Melissa Nold, one of the attorneys representing Monterrosa’s family along with John Burris, told The Chronicle Tuesday that after the footage was released last week, she contacted the Vallejo city attorney’s office to verify that police preserved the pickup truck for evidence. She said the city attorney’s office returned her inquiry and said police repaired the truck and “didn’t preserve” the windshield.

“You don’t have to be an expert, or a police officer, or a crime scene analyst, to know that a bullet-ridden windshield is evidence. So, to have that discarded, it reeks of what either has to be corruption or somebody being completely inept, and I don’t know which is worse,” Nold told The Chronicle. “This is evidence in a homicide case. It should have been preserved in whole, but at the very bare, bare minimum, certainly the windshield itself.”

Tony Brass, who served as a prosecutor in the San Francisco district attorney’s office for nearly a decade over two stints, in addition to working in the United States attorney’s office, said evidence should never be destroyed in any case.

If he were the defense attorney in the Monterrosa case, Brass said, he would want to see the windshield itself, and not just photographs.

“This is a crucial piece of evidence that should have been preserved and its chain of custody should have been treated with the utmost care,” Brass said. “Whatever evidence was part of it is now gone forever if it’s not located.”

Nold said the windshield was especially important evidence because the body camera footage does not show what Monterrosa was doing just prior to the shooting.
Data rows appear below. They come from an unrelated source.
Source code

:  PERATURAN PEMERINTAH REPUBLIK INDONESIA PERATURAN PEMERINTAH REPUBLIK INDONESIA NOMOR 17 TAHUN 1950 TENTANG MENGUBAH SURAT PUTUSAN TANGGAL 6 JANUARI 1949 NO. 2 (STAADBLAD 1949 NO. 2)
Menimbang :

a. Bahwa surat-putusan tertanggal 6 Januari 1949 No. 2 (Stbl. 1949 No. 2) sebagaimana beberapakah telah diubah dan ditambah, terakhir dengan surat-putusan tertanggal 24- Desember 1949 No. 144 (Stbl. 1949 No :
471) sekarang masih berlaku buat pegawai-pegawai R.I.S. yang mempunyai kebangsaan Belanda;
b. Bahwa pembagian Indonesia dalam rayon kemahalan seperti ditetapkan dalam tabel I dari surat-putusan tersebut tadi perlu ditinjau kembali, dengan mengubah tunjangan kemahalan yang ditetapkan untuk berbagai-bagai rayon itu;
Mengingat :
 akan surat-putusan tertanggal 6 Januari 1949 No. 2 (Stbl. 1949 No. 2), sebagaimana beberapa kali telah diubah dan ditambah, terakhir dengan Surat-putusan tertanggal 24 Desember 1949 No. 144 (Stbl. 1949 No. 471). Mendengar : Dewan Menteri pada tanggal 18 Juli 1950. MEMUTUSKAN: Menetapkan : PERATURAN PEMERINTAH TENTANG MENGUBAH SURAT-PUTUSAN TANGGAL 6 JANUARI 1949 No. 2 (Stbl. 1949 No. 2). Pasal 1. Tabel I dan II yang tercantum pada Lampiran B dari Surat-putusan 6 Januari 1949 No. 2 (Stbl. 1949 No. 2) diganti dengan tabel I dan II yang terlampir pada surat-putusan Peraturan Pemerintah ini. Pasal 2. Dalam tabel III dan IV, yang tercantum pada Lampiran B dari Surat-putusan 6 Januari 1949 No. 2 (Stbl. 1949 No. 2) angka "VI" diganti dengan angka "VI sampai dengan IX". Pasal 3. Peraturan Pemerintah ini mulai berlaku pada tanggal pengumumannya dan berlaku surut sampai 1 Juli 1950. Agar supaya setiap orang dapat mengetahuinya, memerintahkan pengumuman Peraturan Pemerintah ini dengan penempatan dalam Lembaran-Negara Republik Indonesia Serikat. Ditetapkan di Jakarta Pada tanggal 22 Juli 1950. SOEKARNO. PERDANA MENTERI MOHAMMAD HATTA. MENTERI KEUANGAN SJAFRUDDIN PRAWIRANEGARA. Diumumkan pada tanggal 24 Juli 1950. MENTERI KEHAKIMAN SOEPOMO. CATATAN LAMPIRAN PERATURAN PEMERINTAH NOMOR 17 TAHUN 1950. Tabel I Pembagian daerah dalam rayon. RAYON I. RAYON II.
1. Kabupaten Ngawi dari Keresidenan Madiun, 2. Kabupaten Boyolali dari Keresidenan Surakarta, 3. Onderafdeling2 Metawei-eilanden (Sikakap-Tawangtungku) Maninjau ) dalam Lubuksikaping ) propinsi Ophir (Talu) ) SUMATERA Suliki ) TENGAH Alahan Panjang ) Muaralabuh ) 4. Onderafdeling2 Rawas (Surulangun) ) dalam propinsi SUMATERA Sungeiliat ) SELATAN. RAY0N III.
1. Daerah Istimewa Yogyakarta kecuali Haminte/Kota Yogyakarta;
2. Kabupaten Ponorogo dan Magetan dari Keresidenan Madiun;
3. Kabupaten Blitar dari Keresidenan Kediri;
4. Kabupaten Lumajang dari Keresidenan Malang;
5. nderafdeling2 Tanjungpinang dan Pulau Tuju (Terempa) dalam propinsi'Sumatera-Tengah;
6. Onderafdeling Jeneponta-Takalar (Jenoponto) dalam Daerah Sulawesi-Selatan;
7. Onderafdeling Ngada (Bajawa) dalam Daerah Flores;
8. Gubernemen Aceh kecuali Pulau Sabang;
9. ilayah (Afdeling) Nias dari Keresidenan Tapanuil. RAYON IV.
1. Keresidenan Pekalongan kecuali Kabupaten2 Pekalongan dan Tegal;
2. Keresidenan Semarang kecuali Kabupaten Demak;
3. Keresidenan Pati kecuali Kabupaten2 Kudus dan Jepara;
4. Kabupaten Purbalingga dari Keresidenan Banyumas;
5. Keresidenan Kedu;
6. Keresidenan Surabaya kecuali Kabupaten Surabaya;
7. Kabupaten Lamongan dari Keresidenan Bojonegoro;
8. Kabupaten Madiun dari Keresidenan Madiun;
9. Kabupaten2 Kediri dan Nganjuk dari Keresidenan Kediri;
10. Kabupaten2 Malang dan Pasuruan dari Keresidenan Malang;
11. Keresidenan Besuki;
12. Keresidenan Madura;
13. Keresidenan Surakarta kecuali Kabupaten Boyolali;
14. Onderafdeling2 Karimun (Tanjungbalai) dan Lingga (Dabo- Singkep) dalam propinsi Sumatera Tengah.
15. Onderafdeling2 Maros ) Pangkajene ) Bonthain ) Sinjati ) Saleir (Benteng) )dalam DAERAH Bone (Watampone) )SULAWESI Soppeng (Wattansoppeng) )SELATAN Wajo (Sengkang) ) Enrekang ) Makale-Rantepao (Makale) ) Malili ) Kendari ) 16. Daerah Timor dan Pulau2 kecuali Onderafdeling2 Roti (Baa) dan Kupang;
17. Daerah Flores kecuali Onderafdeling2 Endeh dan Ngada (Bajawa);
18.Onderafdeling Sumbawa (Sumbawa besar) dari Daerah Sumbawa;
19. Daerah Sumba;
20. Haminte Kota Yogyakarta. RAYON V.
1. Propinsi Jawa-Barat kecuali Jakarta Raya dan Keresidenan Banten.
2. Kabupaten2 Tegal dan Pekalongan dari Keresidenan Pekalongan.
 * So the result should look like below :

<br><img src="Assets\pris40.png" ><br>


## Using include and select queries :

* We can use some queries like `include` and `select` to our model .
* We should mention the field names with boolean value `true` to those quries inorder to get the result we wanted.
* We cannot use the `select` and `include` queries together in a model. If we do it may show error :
Police said that a Walgreens security camera that could have captured footage of the shooting was disabled by people taking merchandise from the store.

The windshield, Nold said, is imperative for experts to accurately re-create the shooting. “You can’t do trajectory analysis on a photo,” she said.

Nold said it was “disheartening” to learn police allowed the windshield to be discarded, “because it’s taken away from the Monterrosa family’s ability to put the puzzle pieces together themselves. It robs the family of the ability to do the type of testing necessary to confirm whether what the officer is saying actually happened.”

Police Chief Shawny Williams has amended the Police Department’s original description of the moments leading up to the shooting.

Williams initially said Monterrosa was on his knees and raising his arms, “revealing what appeared to be the butt of a handgun,” when the officer fired five rounds through the windshield.

Last week, Williams said Monterrosa was “turning towards the officers in a crouching down, half-kneeling position, as if in preparation to shoot.”

Williams said a detective at the scene saw Monterrosa “move his hands toward his waist area, and grab what appeared to be the butt of a handgun.” The chief told The Chronicle that details about what led to the shooting changed because the previous “narrative” was not accurate.

The windshield’s disposal comes less than two weeks after Solano County District Attorney Krishna Abrams announced she is recusing her office from reviewing Monterrosa’s killing by police and the police killing of Willie McCoy, who fell asleep behind the wheel while in the drive-through of a Taco Bell restaurant in February 2019.

Vallejo police officers fired 55 rounds toward him in a matter of seconds after police said McCoy roused from sleep and reached for a gun in his lap.

Chronicle staff writer Otis R. Taylor Jr. contributed to this report.